Information provided:
Start of Block

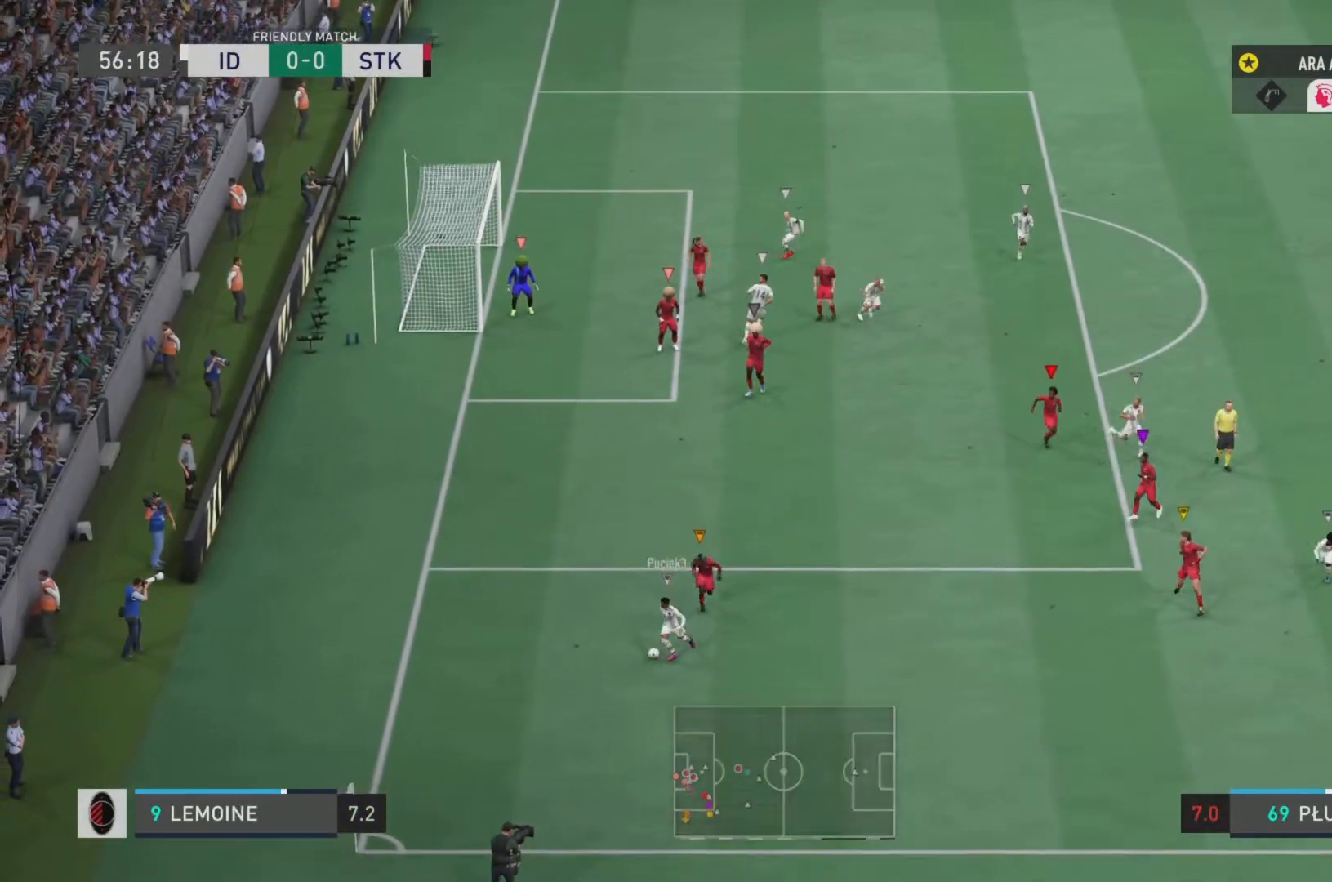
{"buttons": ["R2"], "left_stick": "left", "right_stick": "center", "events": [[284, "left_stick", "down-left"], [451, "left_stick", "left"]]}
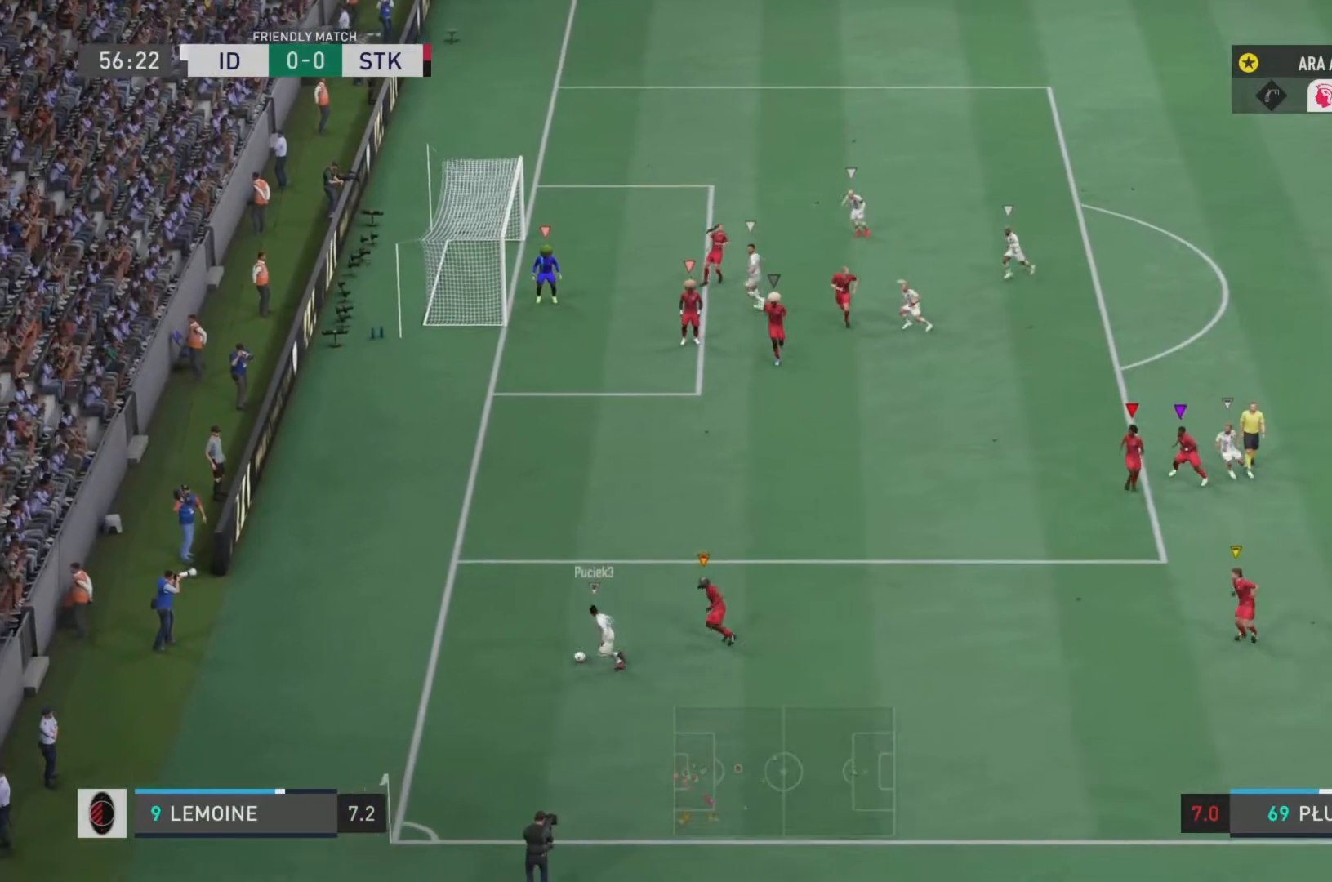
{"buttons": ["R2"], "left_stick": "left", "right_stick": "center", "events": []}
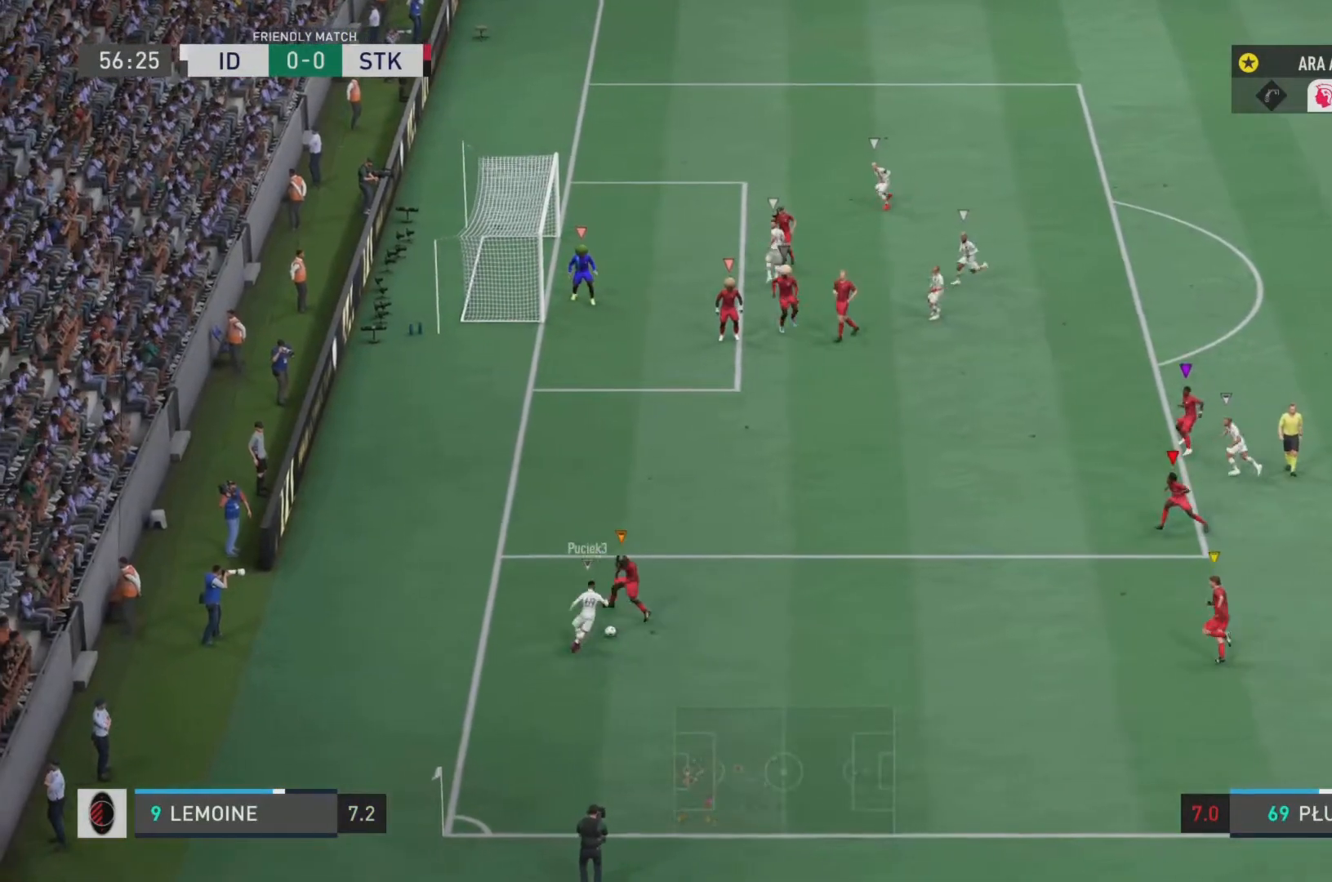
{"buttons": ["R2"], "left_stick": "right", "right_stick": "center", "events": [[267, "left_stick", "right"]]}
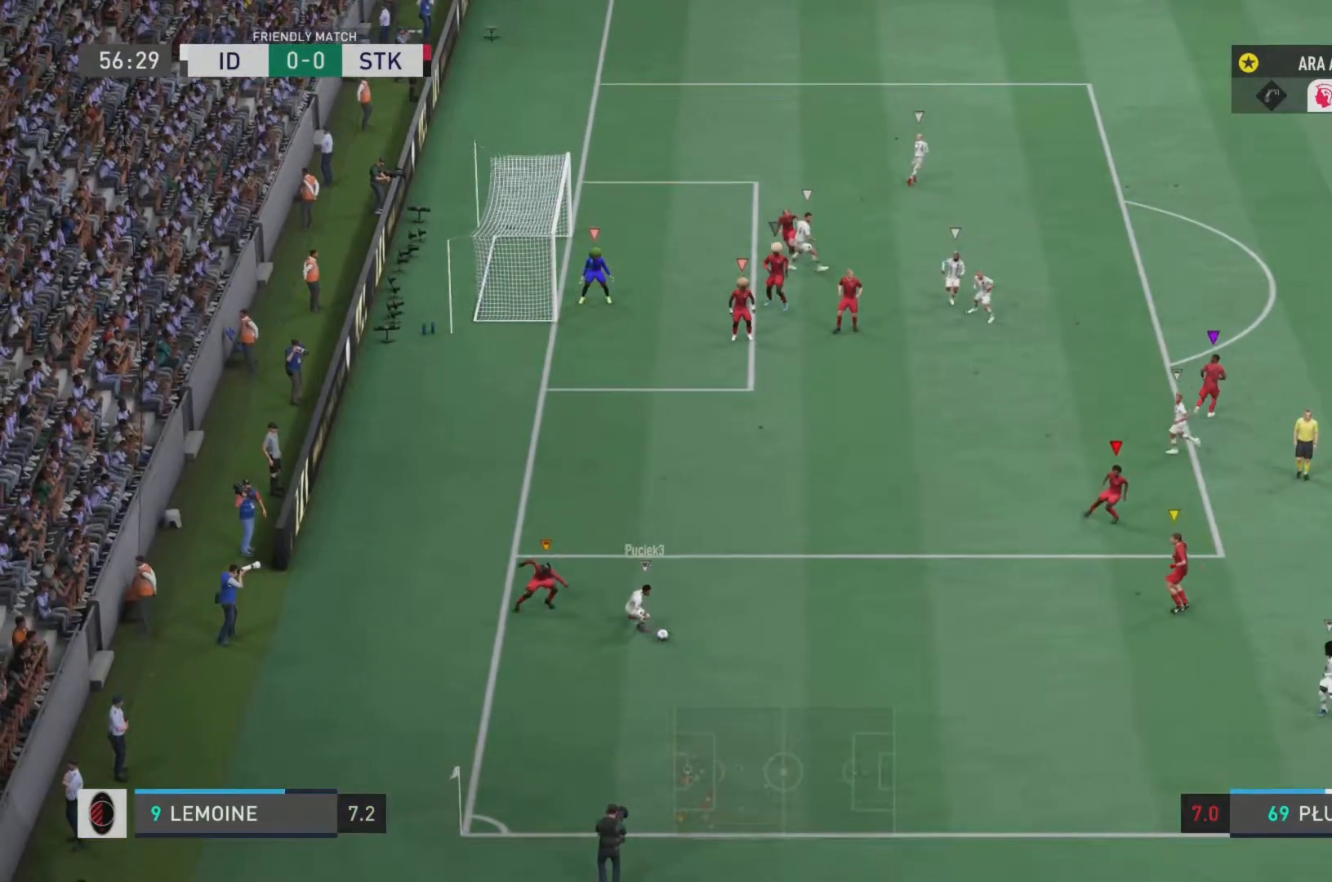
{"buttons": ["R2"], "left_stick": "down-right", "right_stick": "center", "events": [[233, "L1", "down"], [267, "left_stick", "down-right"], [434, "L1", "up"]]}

End of Block

Go through the data and gather every line that holds "down".

Problem solution:
{"buttons": ["R2"], "left_stick": "left", "right_stick": "center", "events": [[284, "left_stick", "down-left"], [451, "left_stick", "left"]]}
{"buttons": ["R2"], "left_stick": "down-right", "right_stick": "center", "events": [[233, "L1", "down"], [267, "left_stick", "down-right"], [434, "L1", "up"]]}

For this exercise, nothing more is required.